Readiness, a strong board and delivering good value are the best strategies to thwart activist investors say Latham & Watkins partners Cary Hyden, Paul Tosetti, Michele Johnson and Mark Gerstein in discussion with Allergan’s Former Executive Vice President and General Counsel Arnold Pinkston.
Preparing the Board of Directors for Hostile Bids and Activism
Gerstein: As the tsunami known as a hostile takeover attempt advanced on Allergan, you had already prepared your board. What did “prepared” mean for Allergan and how can other companies prepare for hostility or activism?
Pinkston: Definitely be prepared with a takeover readiness plan. A plan is not a detailed document – because what comes at you is always going to be a surprise – but an outline noting key members of the team, along with their responsibilities. Allergan had a list of public relations and stockholder advisors that we were ready to pick, if the time came. But most critically, we had a talented legal team and good bankers at the ready — the team that had advised us since 2001 — who knew our plan and defenses.

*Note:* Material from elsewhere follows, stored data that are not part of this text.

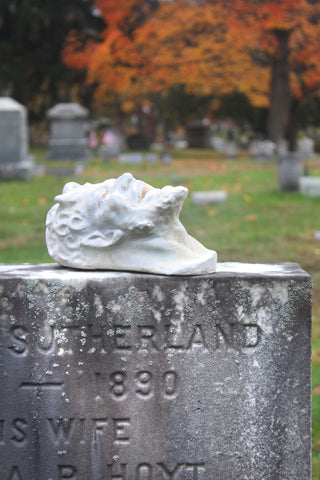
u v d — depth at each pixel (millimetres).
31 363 3277
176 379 3297
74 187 3541
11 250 9984
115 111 45406
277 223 12383
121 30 33844
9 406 3291
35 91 39562
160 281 3258
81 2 38094
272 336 3293
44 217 13086
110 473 3318
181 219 13031
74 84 40594
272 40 26562
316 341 6535
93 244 3359
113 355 3279
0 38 38781
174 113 42125
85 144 30188
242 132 49875
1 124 20344
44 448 3305
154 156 30688
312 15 26281
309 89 29328
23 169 19984
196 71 31000
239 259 9359
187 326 3281
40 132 49750
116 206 3303
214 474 3336
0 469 3312
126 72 33281
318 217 13055
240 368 3297
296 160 17062
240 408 3312
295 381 3307
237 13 26250
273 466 3334
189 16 28656
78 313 3268
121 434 3307
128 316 3271
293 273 3340
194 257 3324
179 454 3320
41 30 37938
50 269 3467
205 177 21906
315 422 4922
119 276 3262
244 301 3275
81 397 3287
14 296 3262
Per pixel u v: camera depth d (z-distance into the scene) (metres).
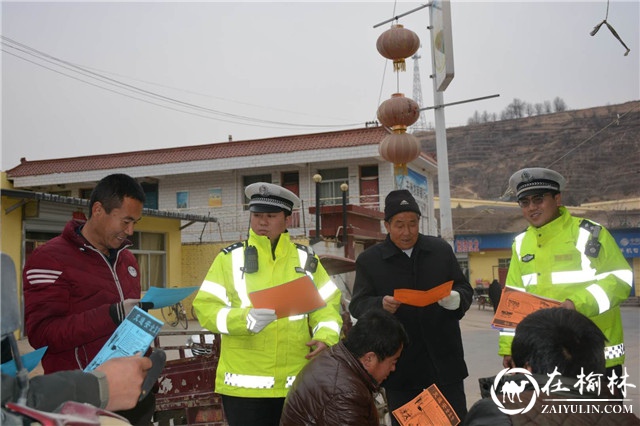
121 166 22.72
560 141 55.25
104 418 1.45
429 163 24.33
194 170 21.86
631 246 31.03
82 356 2.77
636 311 23.67
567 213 3.76
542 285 3.69
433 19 8.30
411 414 2.70
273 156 21.16
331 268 6.46
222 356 3.34
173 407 4.36
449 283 3.24
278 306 2.91
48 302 2.62
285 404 2.58
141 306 2.47
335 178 21.64
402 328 2.59
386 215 3.81
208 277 3.39
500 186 55.97
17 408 1.32
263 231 3.41
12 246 12.52
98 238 2.85
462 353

We thoroughly reviewed our plan every year, and asked ourselves some important questions: what are we seeing in the marketplace from activists? from strategists? what do our defenses look like?
Also, update your bylaws to permit the board more time to get increased value for your shareholders, as we did. With additional time, the board might consider other strategic options, and can press a bidder to get the highest price. The management team should be fully vetting those options with the board to prepare the board for a hostile proposal.

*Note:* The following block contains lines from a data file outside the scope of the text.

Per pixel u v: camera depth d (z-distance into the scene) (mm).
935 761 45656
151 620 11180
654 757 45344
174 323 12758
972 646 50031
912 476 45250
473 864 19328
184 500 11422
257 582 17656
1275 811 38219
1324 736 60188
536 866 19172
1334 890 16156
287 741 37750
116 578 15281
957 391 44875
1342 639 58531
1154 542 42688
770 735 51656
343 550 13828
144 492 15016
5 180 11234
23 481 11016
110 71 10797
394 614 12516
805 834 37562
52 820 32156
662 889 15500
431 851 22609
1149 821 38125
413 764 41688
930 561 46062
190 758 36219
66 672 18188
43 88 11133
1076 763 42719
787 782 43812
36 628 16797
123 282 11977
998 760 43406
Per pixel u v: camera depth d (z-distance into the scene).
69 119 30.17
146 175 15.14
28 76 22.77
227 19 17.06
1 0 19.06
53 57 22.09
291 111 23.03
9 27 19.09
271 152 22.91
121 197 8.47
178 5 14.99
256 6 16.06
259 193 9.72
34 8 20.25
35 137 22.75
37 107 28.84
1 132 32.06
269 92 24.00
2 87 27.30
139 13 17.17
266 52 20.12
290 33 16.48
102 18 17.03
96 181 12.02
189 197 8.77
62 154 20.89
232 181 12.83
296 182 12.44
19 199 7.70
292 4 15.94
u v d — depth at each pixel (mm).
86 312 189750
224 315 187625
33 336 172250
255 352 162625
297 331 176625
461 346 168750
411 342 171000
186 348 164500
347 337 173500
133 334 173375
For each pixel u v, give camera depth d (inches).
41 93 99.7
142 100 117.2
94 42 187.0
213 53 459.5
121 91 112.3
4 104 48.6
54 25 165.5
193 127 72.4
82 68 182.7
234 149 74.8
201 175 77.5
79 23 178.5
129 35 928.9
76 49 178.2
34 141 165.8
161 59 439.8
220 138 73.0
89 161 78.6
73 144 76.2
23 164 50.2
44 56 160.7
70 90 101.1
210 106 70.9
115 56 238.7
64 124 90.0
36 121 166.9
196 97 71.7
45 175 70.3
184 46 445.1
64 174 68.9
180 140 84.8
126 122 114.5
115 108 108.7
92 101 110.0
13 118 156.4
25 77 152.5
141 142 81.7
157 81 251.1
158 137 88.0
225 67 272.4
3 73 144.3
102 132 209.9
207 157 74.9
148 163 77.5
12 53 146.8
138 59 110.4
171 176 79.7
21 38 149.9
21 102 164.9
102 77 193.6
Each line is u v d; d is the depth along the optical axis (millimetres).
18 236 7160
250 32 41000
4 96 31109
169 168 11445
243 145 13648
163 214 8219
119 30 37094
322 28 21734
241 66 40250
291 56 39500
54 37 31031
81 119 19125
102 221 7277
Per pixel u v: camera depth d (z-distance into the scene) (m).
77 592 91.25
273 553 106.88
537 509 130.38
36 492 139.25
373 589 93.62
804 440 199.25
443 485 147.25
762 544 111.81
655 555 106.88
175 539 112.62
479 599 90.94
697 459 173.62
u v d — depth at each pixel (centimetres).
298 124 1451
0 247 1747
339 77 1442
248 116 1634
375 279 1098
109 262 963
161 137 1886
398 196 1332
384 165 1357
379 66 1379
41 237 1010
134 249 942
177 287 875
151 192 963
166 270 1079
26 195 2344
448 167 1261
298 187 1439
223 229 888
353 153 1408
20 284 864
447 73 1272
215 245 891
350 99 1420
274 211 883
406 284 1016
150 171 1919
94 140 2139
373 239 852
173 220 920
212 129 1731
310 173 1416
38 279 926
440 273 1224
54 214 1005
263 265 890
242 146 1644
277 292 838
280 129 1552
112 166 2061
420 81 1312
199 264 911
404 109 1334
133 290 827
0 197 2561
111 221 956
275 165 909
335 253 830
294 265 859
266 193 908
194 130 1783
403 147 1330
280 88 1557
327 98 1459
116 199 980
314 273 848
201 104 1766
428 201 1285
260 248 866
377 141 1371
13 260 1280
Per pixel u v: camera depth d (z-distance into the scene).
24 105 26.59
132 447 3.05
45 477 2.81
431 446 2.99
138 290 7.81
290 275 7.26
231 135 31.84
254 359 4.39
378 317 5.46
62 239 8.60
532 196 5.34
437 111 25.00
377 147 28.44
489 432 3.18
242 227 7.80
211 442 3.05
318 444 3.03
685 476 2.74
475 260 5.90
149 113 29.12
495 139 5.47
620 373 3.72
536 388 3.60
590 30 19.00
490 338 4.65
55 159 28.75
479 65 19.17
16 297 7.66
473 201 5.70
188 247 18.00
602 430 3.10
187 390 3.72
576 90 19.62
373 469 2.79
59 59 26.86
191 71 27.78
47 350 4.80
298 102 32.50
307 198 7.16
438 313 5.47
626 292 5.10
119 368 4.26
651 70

Lastly, I recommend reviewing your shareholder rights plan to ensure it is state-of-the-art. In doing this, we were able to call a meeting one day after the bid and quickly slow down any further acquisitions by the hostile bidders.

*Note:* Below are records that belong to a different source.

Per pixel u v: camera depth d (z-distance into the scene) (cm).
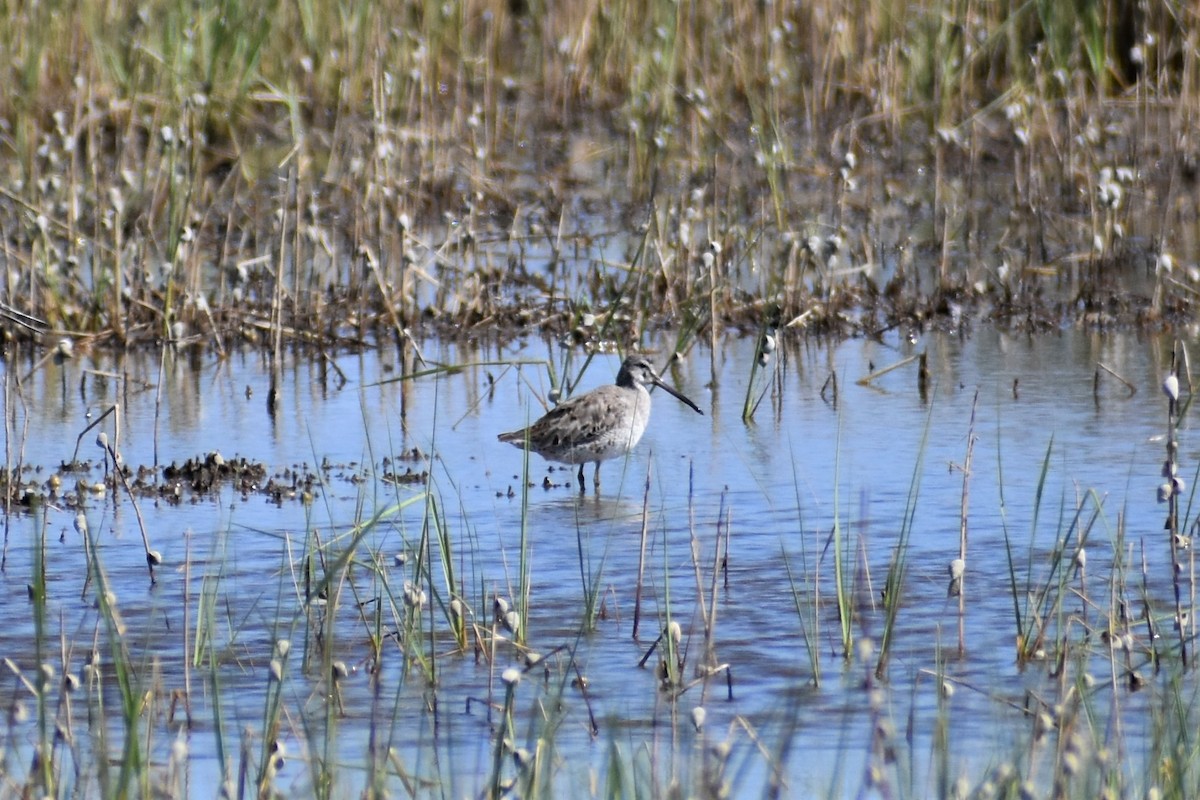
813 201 2514
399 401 1727
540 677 1034
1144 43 2608
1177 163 2464
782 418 1636
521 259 2181
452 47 2873
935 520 1308
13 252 1983
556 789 870
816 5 2878
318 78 2786
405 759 925
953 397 1694
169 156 2188
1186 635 1053
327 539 1288
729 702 991
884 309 2075
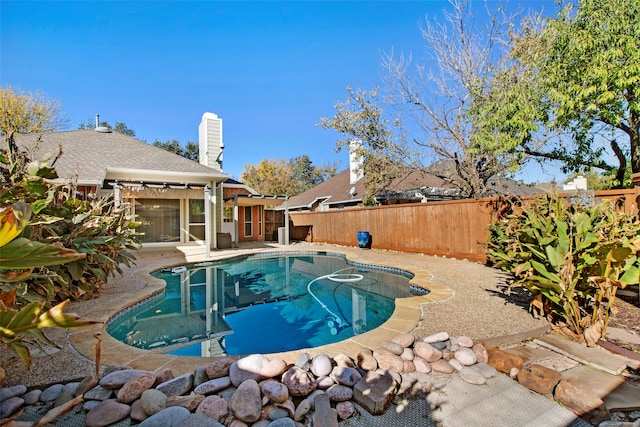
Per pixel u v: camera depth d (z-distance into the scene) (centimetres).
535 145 1048
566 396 270
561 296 400
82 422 245
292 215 2139
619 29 669
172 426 230
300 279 976
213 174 1491
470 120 1174
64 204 559
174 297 776
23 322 114
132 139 1698
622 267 380
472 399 280
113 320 521
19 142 1358
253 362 300
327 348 371
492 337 391
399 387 297
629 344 375
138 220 1402
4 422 222
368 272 1036
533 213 462
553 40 816
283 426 236
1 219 125
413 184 1895
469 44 1238
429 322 455
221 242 1570
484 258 1010
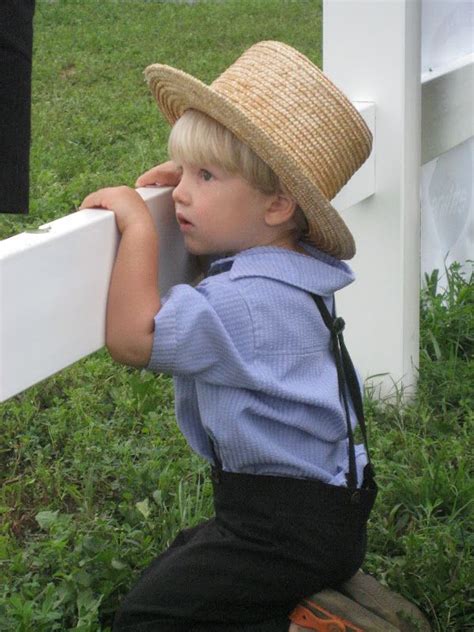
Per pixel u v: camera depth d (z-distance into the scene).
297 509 2.94
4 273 2.44
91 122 9.88
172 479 4.07
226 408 2.88
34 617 3.23
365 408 4.68
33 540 3.87
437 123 5.17
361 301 4.82
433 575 3.56
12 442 4.43
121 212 2.83
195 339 2.76
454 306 5.67
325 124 2.97
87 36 14.23
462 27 5.93
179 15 16.00
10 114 3.11
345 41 4.56
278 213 2.95
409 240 4.75
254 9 16.50
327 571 2.98
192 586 3.00
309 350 2.95
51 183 7.73
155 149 8.84
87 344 2.76
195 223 2.96
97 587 3.45
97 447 4.27
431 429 4.65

The Role of Inside Counsel in the Preparation Process
Gerstein: How can inside counsel prepare?
Pinkston: The company’s ability to deliver value to shareholders is its best defense. Ensure that the board and management team understand that perspective. Also, surround yourself with experts — both in-house and externally — and know your strategic plan and dissenting opinions. As you do this, you will become familiar with all of the alternatives, which you must consider closely, while comparing them to and aligning them with your business plan.
Tosetti: Back in the ‘80s, companies did not want to commit their exact plans in proposed takeover situations to writing. Now, such plans are considered prudent to recognize your organization's vulnerabilities, place your rights plan on the shelf, have your advisory SWAT team on call and know your principal stockholders. Requiring your board and advisors to plan, focus and know their strategic options is a very useful exercise.
Gerstein: What is the general counsel’s role in managing the various players, ranging from board members and outside advisors, to the workforce and customers?
Pinkston: The general counsel is the fulcrum of the motion you described — our role includes being a master of project management. The board is here to make all of the decisions, and they need a wealth of information from you as a general counsel. You are the person who needs to hold all the meetings with the various internal and external teams and distill relevant information to the board. On the flip side, you also need to take the strategic plan the board decides upon, and ensure the key players have detailed plans in their respective areas. This facilitates consistency and synergy, instead of chaos.
Gerstein: Given Latham’s success defending Allergan from Valeant and Pershing Square, what are some of the more effective strategies and responses from a litigation perspective?
Johnson: One of our best strategies was to start analyzing the litigation options and possibilities very early on. The hostile environment is moving away from reflexively filing litigation, though it used to be one of the pieces of the playbook — you either ran immediately to Delaware or to federal court, and started battling each other. Instead, we question whether litigation is going to be a strategic arrow for us. Do we have a good chance of winning something? Did we want to bring Section 14 disclosure claims, based on the information that Valeant was disseminating. It was very important for us to start analyzing all of this from the beginning.
The Role of the Public Relations Team
Gerstein: How important is a good public relations team during this process?
Hyden: It is critical to a successful defense. Sometimes perception is more important than reality. Even more important is how your case is perceived by the media and the investment community, and coordinating efforts to get the word out to your investors and stockholder investment community. This is something we did very well. We won this part of the overall process, which is not to say that we won every day, but there were certainly more good days than bad.
The Role of the Board of Directors and Management
Gerstein: How can the board help in takeover situations such as these?
Hyden: Ensure your board supports your strategic business plan and value proposition. Allergan’s board’s support provided extraordinary value, because it helped the board hold their ground when they were being vilified by the other side and the media. They stood by their view of what the future success was going to allow regarding a stock value proposition. Management and the board were unwavering about that value and the company’s prospects. And so once the negotiations started, the value proposition was left to the management teams with the board’s support. Due to the strength of Allergan’s board, we were able to negotiate the largest M&A transaction in the last six years, and the third largest healthcare deal ever.